Our brains need activities other just nutrition. Solving puzzles, listening to music, testing your recall, learning new things (language, cooking, etc.), doing math in your head are examples. We, as a society, tend to stop learning when we get out of high school. We read less and tend to dig a deep moat around our comfort zones.
I didn’t learn about self-improvement till very late in life. I have tons of education and professional certifications. However, that learning was focused on making me a better employee, supervisor, and manager. None of that training (team building, budgeting, ethics, safety, etc.) applied directly to me as a person, and especially as an entrepreneur.
The first book I read for self-improvement was Dr. Maxwell Maltz’ Psychocybernetics. I learned how the subconscious mind works. I wrote a book about it, No Matter What You Can Do It. I read a book a week on self-improvement over the next three years.
I still read books, listen to audios and watch videos and webinars on self-improvement. Yesterday, I heard a proponent of Psychocybernetics, Matt Furey, speak on a Legends of Digital Marketers webinar.
When I hear (or see) “Feed your head (brain),” the thought that occurs to me is that what we don’t feed, withers and dies. What do many of us fear as we age? Alzheimer’s and other related brain diseases. How can we counter the usual effects of aging? I covered those in detail in another book I wrote, Longevity Secrets for Healthy Aging.
Here are some takeaway thoughts on preventing Alzheimer’s. Our medical industry treats symptoms, not causes. It also focuses on correction, not prevention. Any drugs we take for Alzheimer’s (or any disease) is not addressing the cause.
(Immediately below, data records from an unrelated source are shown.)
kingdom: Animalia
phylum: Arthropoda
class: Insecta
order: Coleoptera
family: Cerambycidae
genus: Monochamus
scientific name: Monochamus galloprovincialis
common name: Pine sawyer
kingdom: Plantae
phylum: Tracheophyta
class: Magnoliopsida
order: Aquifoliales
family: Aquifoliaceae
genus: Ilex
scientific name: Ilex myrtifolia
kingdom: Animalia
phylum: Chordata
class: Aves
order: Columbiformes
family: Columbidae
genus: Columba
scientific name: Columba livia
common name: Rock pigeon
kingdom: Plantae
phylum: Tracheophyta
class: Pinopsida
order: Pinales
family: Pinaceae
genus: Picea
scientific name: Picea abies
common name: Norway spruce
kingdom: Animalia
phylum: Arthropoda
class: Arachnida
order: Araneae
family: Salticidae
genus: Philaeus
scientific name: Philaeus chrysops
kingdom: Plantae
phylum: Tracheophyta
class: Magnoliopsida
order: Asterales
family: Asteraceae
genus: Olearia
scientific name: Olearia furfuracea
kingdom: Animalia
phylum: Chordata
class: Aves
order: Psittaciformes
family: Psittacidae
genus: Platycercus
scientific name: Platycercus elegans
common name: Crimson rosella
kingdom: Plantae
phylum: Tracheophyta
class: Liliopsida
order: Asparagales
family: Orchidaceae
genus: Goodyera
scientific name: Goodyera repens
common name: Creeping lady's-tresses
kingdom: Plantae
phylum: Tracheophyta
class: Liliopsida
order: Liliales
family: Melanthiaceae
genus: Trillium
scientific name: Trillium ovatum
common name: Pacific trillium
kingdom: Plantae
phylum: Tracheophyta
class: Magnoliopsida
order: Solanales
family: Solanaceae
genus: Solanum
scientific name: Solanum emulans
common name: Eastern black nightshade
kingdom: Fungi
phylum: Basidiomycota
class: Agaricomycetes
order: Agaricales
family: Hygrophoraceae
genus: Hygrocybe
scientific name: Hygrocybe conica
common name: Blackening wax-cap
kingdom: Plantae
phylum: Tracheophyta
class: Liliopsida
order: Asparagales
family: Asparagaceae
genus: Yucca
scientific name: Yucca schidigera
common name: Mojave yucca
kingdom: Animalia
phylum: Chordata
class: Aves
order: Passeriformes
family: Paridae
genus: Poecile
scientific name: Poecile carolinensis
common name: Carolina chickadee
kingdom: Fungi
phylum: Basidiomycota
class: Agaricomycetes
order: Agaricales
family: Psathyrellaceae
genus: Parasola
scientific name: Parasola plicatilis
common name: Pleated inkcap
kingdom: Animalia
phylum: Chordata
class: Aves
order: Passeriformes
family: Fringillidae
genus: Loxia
And, many drugs interfere with each other.
From a lifestyle perspective, avoid chronic low-level inflammation, suboptimal nutrition, smoking, addictions, overweight, stress, and hypertension. Increase oxygen in our bodies through exercise. Quality sleep in critical to brain function. Alcohol reduction is a must. Do everything you can to improve and maintain a highly efficient immune system.
Our guts are our second brain. What we feed our stomach is what we feed our mind. Nutritional balance in food choices is number one. Eliminate foods that inflame the gut and the brain – sugar, and wheat are two of them. Our blood-brain-barrier is under constant attack from free radicals – environmental pollution, breathing, exercise, digestion, stress, pesticides, preservatives, toxic personal care products, and excessive omega-6 fatty acids.
Every thought we have creates chemicals in our bodies. Good thoughts produce healthy chemicals. Likewise, bad thoughts create unhealthy chemicals (cortisol from stress, for example). Self-esteem and depression are intertwined. How you see yourself affects your brain.
As Grace Slick said, “Feed your head, feed your head, feed your head!”